Why is it that matters of the heart manage to color everything else? I remember a time, not all that long ago, when my happiness made the whole world seem more beautiful. Now everything is drearier. Every social occasion reminds me of someone I wish were there but isn’t. Good news is blunted by the absence of the one person I most want to share it with, and burdens feel heavier without the sounding board I used to have. Mostly, I’m just lonely. I wish I could be satisfied with a substitute.
Fourteen months of this, with precious few bright spots, and no end in sight. You’d think it would get better. I wonder if I’m supposed to find comfort in knowing that, since I’ve survived a broken heart before, chances are that I’ll be able to do so again.
The January selection for my quarterly book group is a series of books collectively called The Hunger Games Trilogy by Suzanne Collins. The three books—The Hunger Games, Catching Fire, and Mockingjay—were written as “Young Adult” fiction but, much like the Harry Potter books, appeal to older people as well. I’ve already finished the series even before almost anyone else in the group has started. The ending of the third book gives me something to hang onto. The protagonist is trying to rebuild her life after a series of monumental physical, mental, and emotional trials.

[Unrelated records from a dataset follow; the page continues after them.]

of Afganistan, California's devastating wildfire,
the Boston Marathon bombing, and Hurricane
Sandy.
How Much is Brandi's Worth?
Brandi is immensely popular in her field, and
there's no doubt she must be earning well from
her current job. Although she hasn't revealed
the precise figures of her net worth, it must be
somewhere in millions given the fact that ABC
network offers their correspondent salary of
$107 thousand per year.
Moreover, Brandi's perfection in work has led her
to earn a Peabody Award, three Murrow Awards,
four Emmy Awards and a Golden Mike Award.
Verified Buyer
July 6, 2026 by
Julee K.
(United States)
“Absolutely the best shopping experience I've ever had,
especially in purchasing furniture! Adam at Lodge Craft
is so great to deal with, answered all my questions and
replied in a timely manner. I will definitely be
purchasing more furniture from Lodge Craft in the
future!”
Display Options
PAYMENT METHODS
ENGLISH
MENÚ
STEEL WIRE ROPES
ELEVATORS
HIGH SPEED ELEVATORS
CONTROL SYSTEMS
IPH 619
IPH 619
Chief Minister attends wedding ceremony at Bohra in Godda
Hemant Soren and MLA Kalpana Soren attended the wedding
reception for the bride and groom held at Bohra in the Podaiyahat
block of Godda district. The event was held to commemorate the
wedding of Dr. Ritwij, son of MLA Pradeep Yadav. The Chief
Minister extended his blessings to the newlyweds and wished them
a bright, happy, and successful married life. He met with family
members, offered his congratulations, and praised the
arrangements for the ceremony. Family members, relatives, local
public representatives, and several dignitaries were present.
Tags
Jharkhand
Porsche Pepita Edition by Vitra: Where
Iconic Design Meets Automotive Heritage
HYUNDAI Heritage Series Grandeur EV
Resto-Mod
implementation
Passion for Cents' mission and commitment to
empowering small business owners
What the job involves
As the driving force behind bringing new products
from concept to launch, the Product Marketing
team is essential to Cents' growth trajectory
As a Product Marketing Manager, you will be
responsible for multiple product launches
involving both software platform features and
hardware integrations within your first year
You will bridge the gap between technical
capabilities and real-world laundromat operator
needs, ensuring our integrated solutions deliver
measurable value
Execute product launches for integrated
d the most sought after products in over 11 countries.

What I need is the dandelion in the spring. The bright yellow that means rebirth instead of destruction. The promise that life can go on, no matter how bad our losses. That it can be good again.
[ . . . ]
That’s when I make a list in my head of every act of goodness I’ve seen someone do. It’s like a game. Repetitive. Even a little tedious after more than twenty years.
But there are much worse games to play.
I guess that’s what I’ll try to do, too. Maybe Thanksgiving will help.